___ RAW DATA
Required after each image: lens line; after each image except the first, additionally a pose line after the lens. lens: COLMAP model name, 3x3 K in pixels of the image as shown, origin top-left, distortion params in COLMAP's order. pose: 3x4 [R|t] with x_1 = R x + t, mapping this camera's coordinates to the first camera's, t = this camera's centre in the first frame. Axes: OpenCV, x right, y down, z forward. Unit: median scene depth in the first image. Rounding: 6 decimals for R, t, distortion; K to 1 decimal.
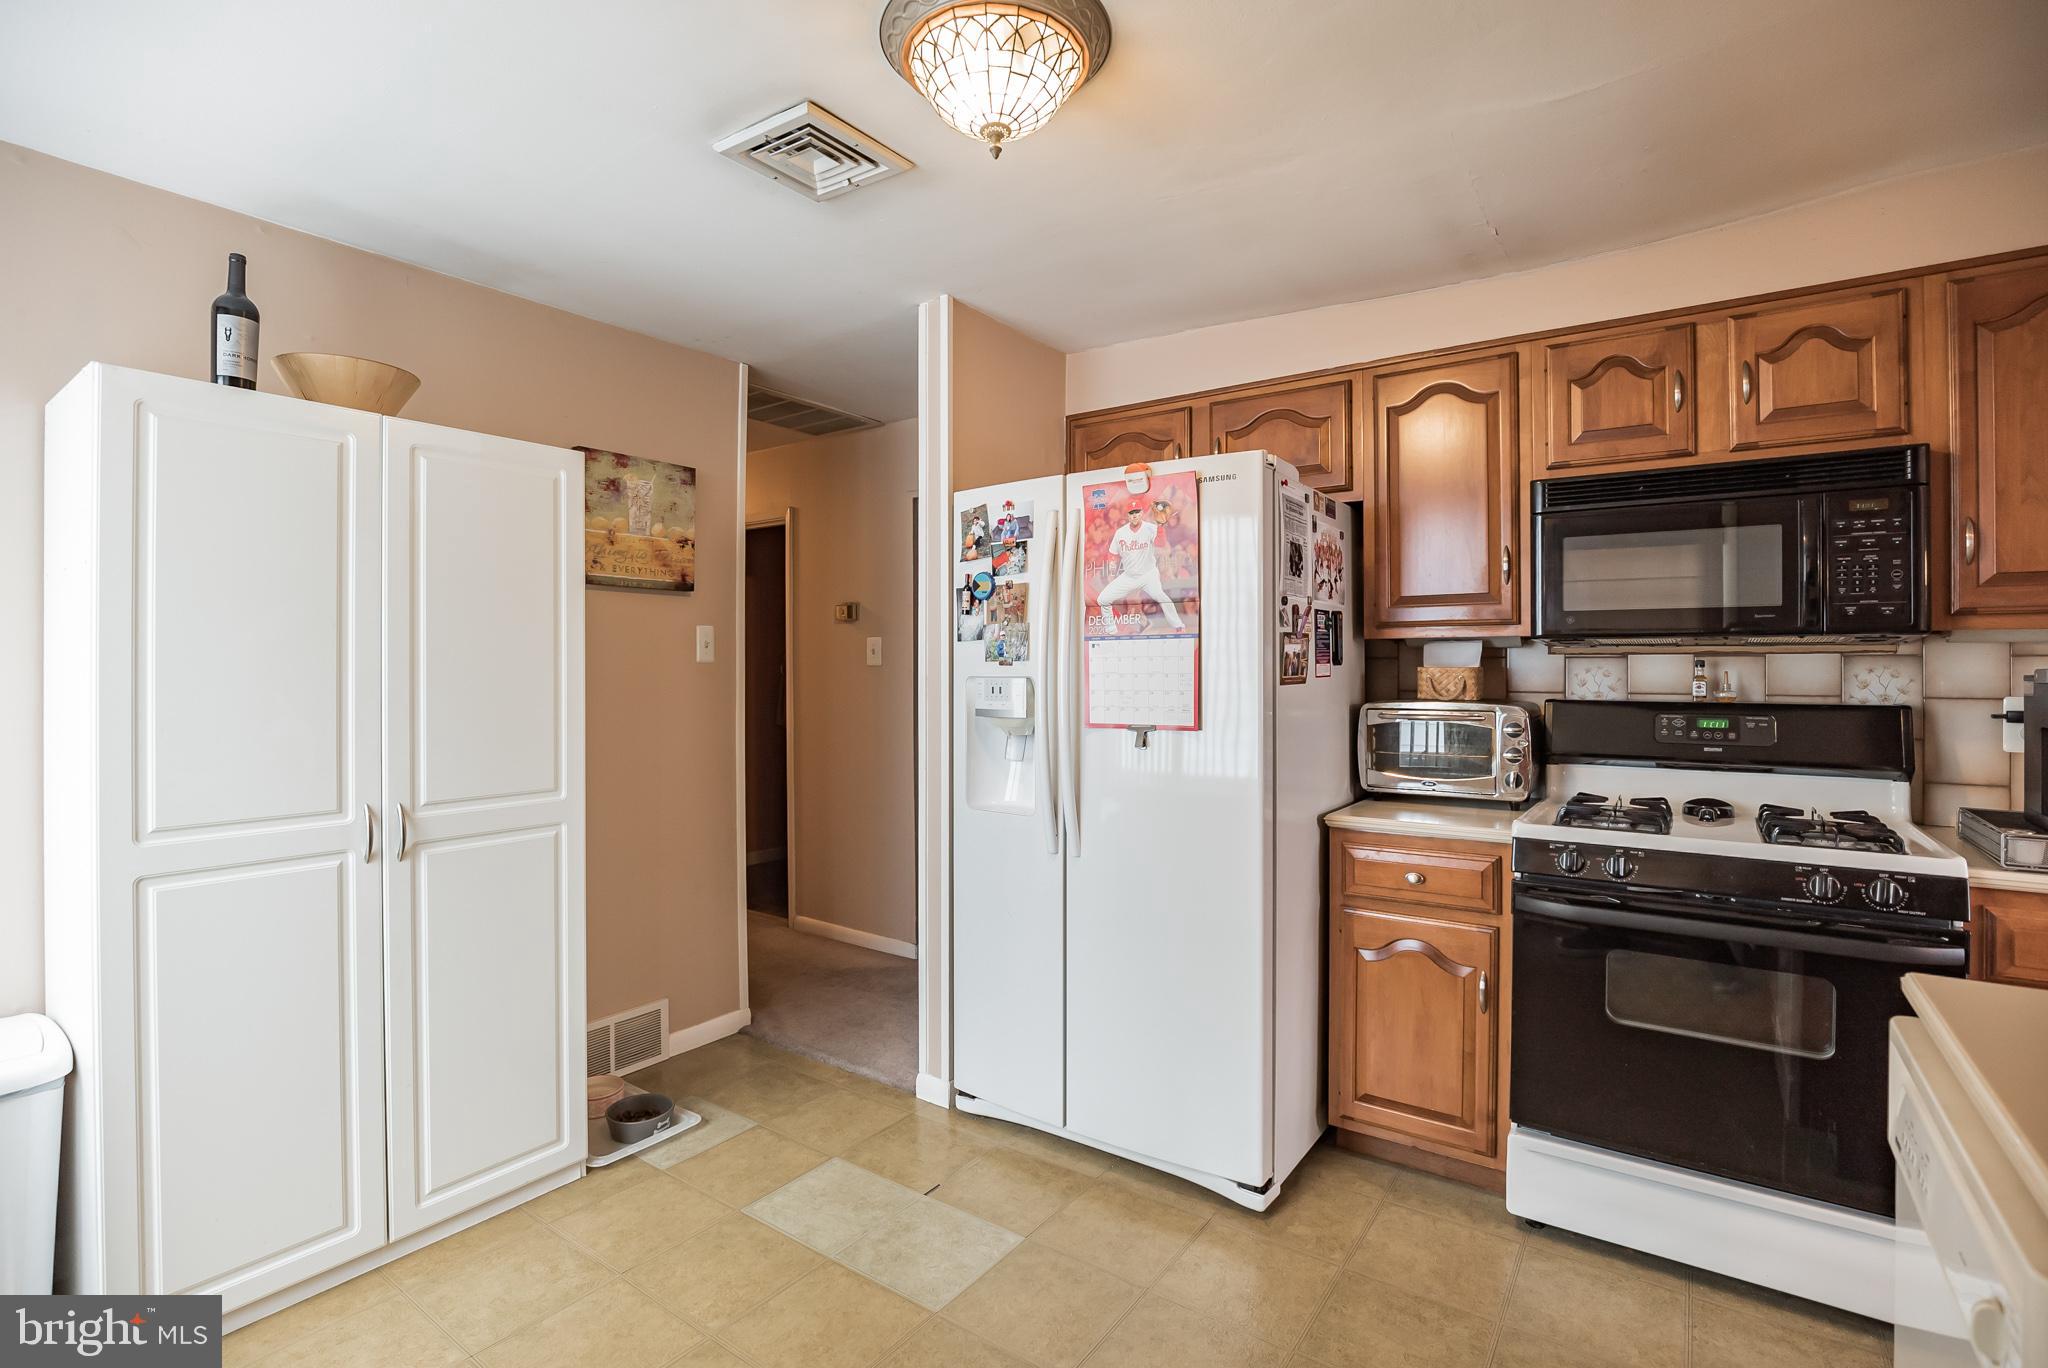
lens RADIAL K [[950.6, 0, 1036.4], [0, 950.6, 680.7], [0, 0, 1]] dist [-0.034685, 0.004978]
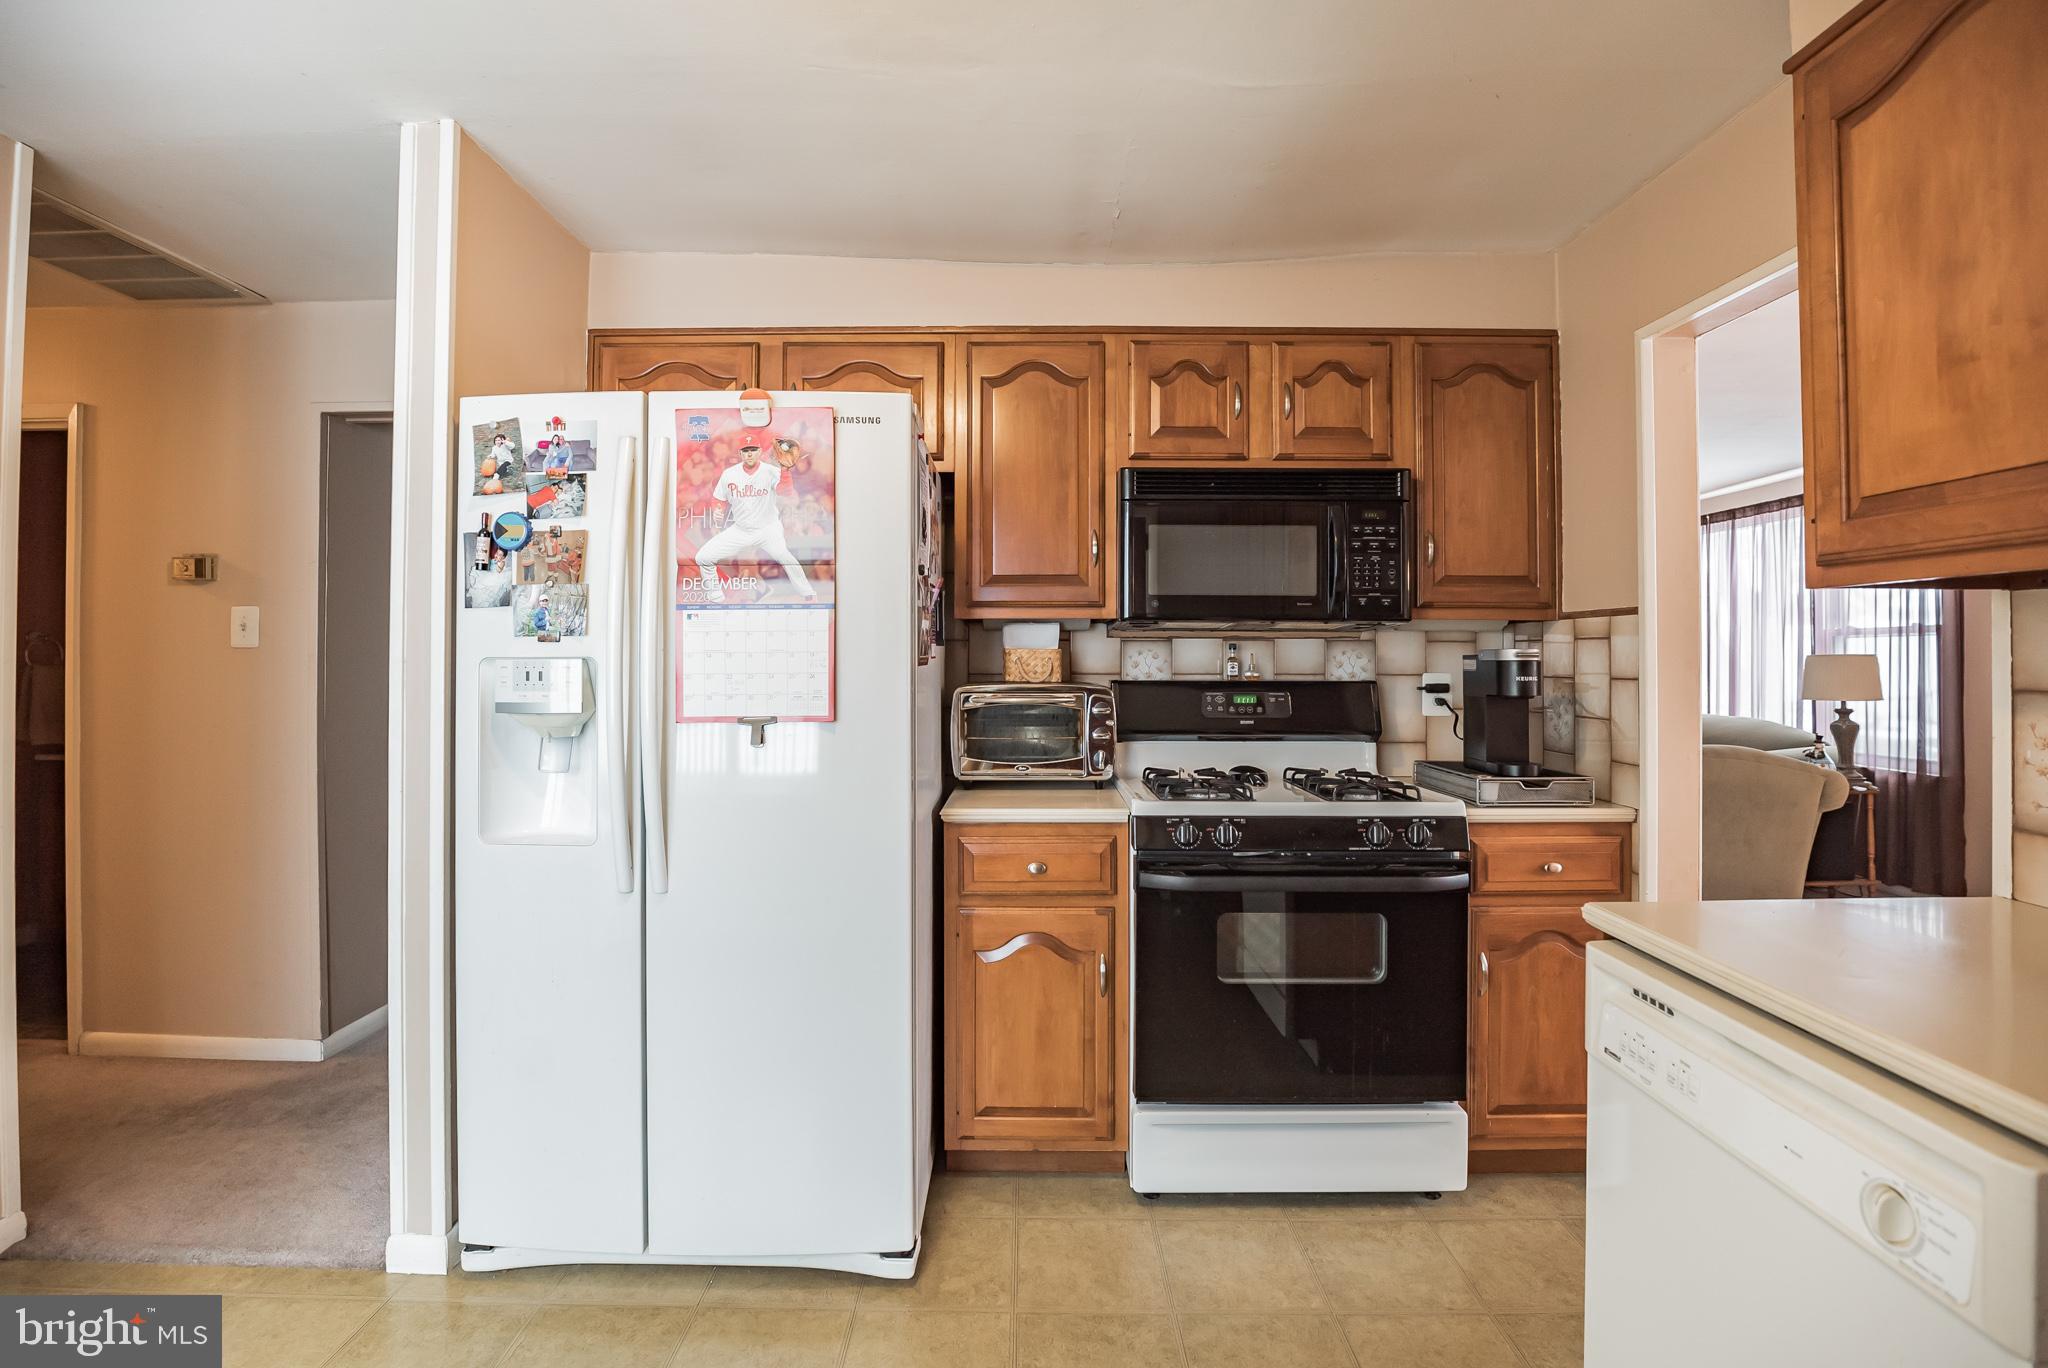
lens RADIAL K [[950.6, 0, 1027.5], [0, 950.6, 656.4], [0, 0, 1]] dist [-0.034685, 0.004978]
pose [[0.822681, 0.002774, 0.568497, -0.143201], [0.007824, 0.999838, -0.016202, 0.009916], [-0.568449, 0.017777, 0.822526, 0.198154]]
______
--- TASK GOAL ---
All of the material above should be output exactly, with the pictures left behind.

--- OUTPUT ---
Required after each image: lens line; after each image except the first, additionally a pose line after the lens. lens: COLMAP model name, 3x3 K in pixels of the image as shown, origin top-left, distortion params in COLMAP's order. pose: 3x4 [R|t] with x_1 = R x + t, mapping this camera's coordinates to the first camera's, t = this camera's centre in the first frame. Axes: OpenCV, x right, y down, z forward. Unit: median scene depth in the first image. Rounding: 6 decimals for R, t, distortion; K to 1 decimal.
lens RADIAL K [[950.6, 0, 1036.4], [0, 950.6, 680.7], [0, 0, 1]] dist [-0.034685, 0.004978]
lens RADIAL K [[950.6, 0, 1027.5], [0, 950.6, 656.4], [0, 0, 1]] dist [-0.034685, 0.004978]
pose [[0.822681, 0.002774, 0.568497, -0.143201], [0.007824, 0.999838, -0.016202, 0.009916], [-0.568449, 0.017777, 0.822526, 0.198154]]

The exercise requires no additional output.